Buffer funds, as the name suggests, offer buffered exposure to stocks by limiting investors’ downside risk while also capping upside potential. …
Yet, Innovator says that its TJUL fund — which will track S&P 500 returns up to a capped percentage over a two-year period — will be the first of its kind to protect against 100% of stock losses. TJUL’s cap on potential gains is estimated at about 15% after fees.
Specifically, the fund will invest at least 80% of its net assets in options on the $423 billion SPDR S&P 500 ETF Trust (ticker SPY), according to the fund’s prospectus. TJUL can purchase and sell a combination of call and put options in an effort to cushion against market volatility.
The outcomes set by the fund may only be realized by investors who continuously hold shares of TJUL from the first day of the “outcome period” — July 18 — to the end of the two-year period, which is June 30, 2025, reads the prospectus.
They give you 100% of the gains up to the cap, rather than 70% of uncapped gains, but same basic idea.
There is a reason that this product is the first of its kind: If interest rates are zero, I can’t invest $91 in Treasuries to get back $100, so I don’t have $9 to spend on options to get S&P 500 upside. (I have to put, like, $99 in Treasuries, and the only way to get you any meaningful upside is by giving you some downside risk too.) But as interest rates have gone up, products like this look better, and so people are offering them.
Of course as interest rates have gone up, products like this are in some sense less attractive: Putting up $100 and getting back $100 in two years is worse if I missed out on 4.75% interest than it would be if interest rates were zero. But that’s not the point! The point is that a trade like “I will give you some stock upside and take 75% of the downside between down 5% and down 20% blah blah blah” is annoying and complicated, while “I will give you the upside of stocks and you can’t lose any money” is nice and simple and intuitively attractive. “Buffer fund” is complicated, “stock fund but you can’t lose money” has an obvious appeal.
Comments
The particular strategy you described (provide protection via Treasuries, purchase at-the-money call options) is one way of structuring investments. This ETF uses a slightly different strategy (see pp. 19 et seq. in the prospectus).
It purchases at-the-money call and put options and sells an out-of-the-money put option to raise some cash. The put option provides protection against the market declining. The call option purchased provides market exposure for a 100% participation rate. The call option sold creates a cap - if the market goes up higher than the strike price, the buyer of the call will exercise, thus limiting the fund's upside potential.
This variant is independent of interest rates. It should work in ZIRP.

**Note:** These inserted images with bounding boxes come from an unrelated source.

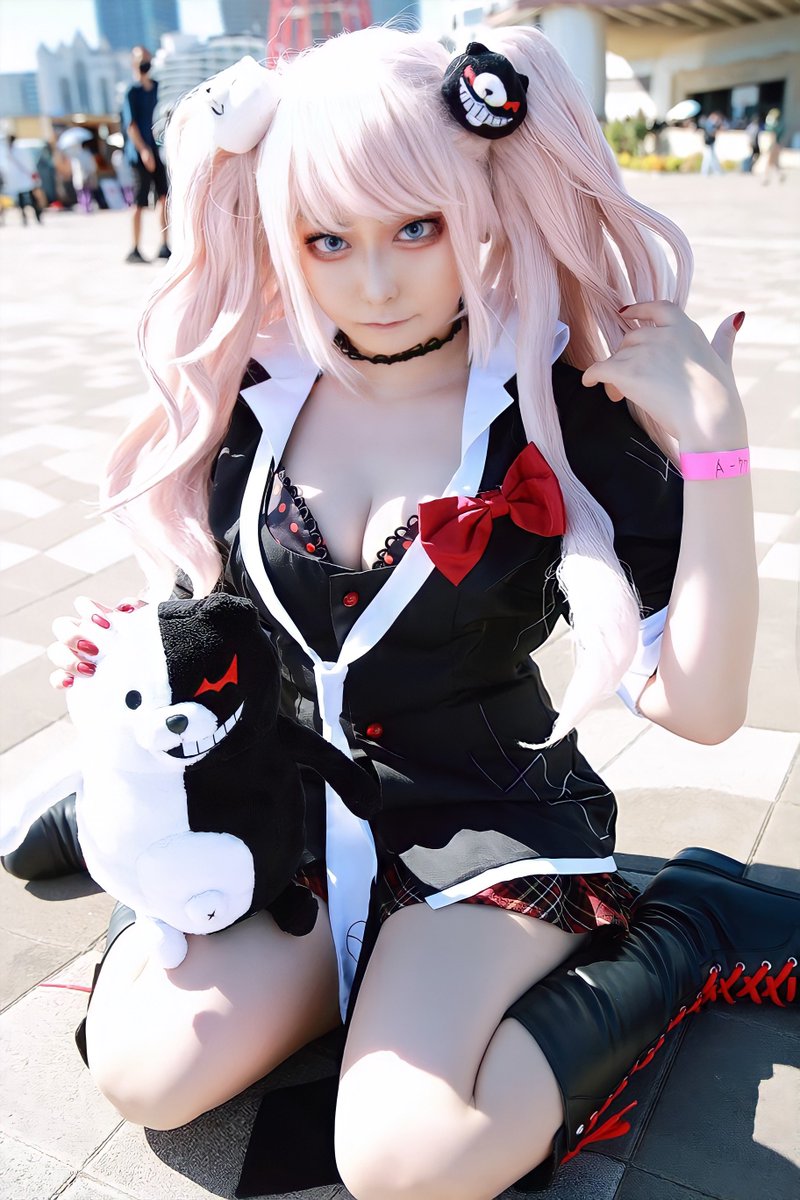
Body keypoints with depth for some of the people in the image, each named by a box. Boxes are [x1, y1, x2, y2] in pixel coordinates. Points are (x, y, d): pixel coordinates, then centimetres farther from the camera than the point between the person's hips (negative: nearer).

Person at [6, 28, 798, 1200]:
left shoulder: (564, 412, -14)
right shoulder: (249, 394, -4)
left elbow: (698, 703, -20)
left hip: (488, 823, -3)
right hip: (279, 808, 4)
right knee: (145, 1072, -14)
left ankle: (686, 930, 1)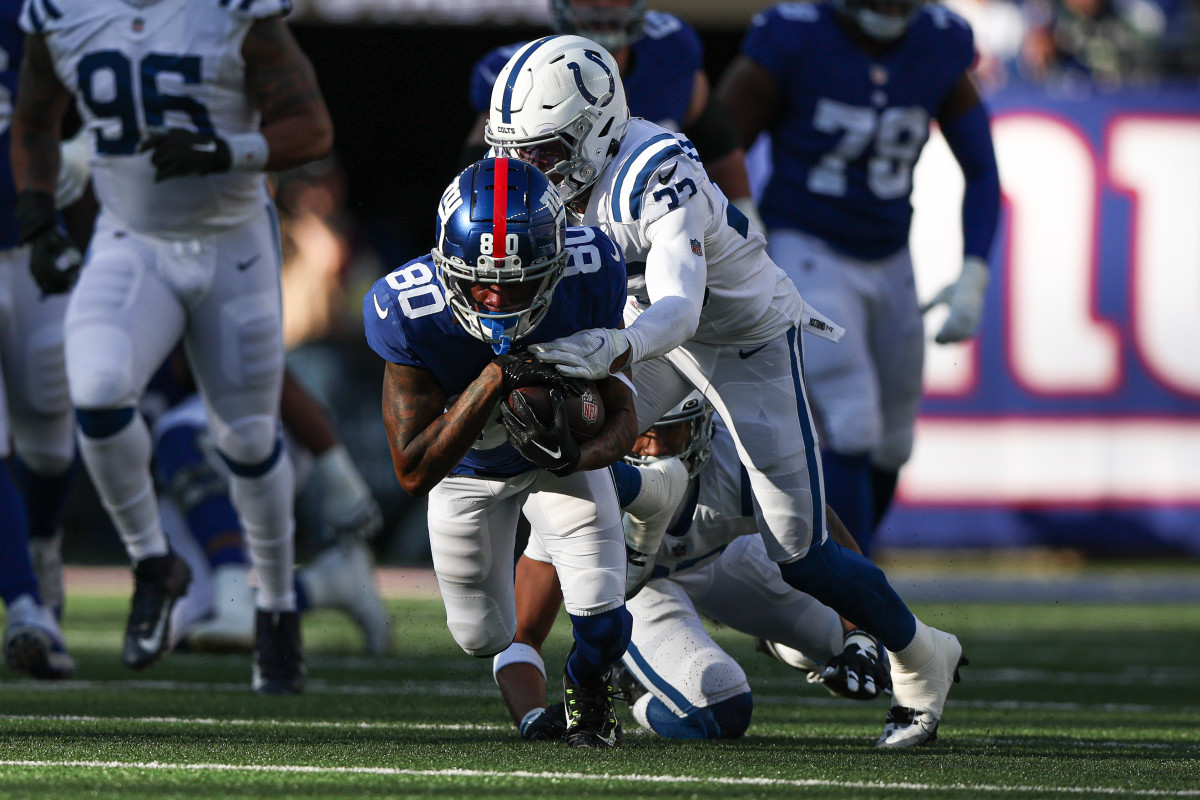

As the Bloomberg piece intimates, a "buffer"ed vehicle does not get 100% protection. (See the principal protected note link above for more on buffers.) So calling this first ETF a "buffer" ETF is somewhat of a misnomer. It does suggest that subsequent ETFs will not have 100% principal protection.
Closest to this I’ve ever achieved was an apparently defective slot machine years ago while visiting a casino with relatives. It actually was consistently paying out a quarter for every 15 or 20 cents cents put in. Played maybe 30 minutes and probably walked away with $3-$4 gain. I’d have stayed longer, but the rest of the group couldn’t see the merit of this exercise and so we moved on.
However, the schemes outlined by Old Joe and msf certainly sound like hedging taken to the extreme.
But I heard about it.
I remember the neighborhood fondly. Spent many an hour, and dollar on Chestnut. Probably still a nice place to crash, even if all the spots I was familiar with are long gone.